S&P said the corporate credit rating on Temasek reflects its very strong liquidity position, highly diversified and liquid investments, and Standard & Poor's view on the likelihood of extraordinary support from the Singapore government (AAA/Stable/A-1+), if needed. Also most of its major investments have strong business risk profiles, with steady and sustainable cash flows.

The international ratings agency said Temasek's investment portfolio was highly diversified with no single investment accounting for more than 17% of the portfolio value. Temasek has adopted a more cautious stance given the economic conditions prevailing with its divestments exceeding its investments and recapitalizations during the year.

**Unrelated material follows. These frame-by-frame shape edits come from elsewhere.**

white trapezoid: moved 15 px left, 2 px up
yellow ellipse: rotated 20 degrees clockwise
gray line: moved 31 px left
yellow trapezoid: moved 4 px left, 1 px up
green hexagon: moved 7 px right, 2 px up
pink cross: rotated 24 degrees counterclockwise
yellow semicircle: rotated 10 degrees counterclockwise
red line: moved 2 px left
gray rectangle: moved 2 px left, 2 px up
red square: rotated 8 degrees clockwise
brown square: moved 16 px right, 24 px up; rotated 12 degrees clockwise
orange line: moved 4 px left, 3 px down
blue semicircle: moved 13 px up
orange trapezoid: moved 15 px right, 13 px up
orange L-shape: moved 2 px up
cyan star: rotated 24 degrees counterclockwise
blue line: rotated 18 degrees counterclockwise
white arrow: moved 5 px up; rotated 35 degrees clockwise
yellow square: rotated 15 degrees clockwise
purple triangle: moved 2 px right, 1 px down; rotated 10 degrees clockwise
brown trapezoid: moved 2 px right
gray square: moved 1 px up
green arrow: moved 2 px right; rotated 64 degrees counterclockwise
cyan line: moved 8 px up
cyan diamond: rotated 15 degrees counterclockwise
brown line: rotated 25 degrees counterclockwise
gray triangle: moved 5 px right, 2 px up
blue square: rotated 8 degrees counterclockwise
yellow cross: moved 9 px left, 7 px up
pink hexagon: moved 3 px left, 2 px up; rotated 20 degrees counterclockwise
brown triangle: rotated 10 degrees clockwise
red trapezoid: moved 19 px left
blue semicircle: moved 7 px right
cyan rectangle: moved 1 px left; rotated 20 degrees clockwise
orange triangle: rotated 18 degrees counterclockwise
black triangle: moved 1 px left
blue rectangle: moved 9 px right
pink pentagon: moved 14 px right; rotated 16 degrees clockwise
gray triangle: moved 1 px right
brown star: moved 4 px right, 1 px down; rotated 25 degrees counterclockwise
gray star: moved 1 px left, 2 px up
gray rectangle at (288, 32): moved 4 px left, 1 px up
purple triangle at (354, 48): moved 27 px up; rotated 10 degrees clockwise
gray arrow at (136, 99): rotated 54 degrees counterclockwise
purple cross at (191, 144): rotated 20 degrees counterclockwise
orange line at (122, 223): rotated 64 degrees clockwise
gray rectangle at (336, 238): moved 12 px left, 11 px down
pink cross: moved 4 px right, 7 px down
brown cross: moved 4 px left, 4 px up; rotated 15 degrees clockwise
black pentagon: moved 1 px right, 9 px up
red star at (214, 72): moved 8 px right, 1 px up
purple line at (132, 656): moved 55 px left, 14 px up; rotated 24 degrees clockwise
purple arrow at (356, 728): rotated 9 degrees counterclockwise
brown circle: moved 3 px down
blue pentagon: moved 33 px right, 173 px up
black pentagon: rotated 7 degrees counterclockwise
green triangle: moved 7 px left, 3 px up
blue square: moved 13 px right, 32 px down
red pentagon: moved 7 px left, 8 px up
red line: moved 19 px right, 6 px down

The rating factors in the strength of its sole shareholder, the Singapore government, the constitutional safeguards that protect Temasek's reserves, and its shareholding interest in some sectors that Standard & Poor's believe are strategic for the Singaporean economy. The government made net capital injection of S$10 billion into Temasek during the fiscal year ended March 31, 2008.
     
However, it said about one-third of Temasek's investments are exposed to the financial sector, which adds volatility to its investment portfolio. In addition, its exposure to emerging Asia has grown over the past few years, adding higher country, legal, and regulatory risks to its portfolio.

S&P expected this exposure to continue, in light of the announced refinement of its long-term directional portfolio mix: Asia-ex Singapore (40%), Singapore (30%), OECD (20%), and other geographies such as Latin America, Russia, and Africa (10%). Nevertheless, its liquidity, low leverage, and exceptional financial flexibility have so far compensated for these risks.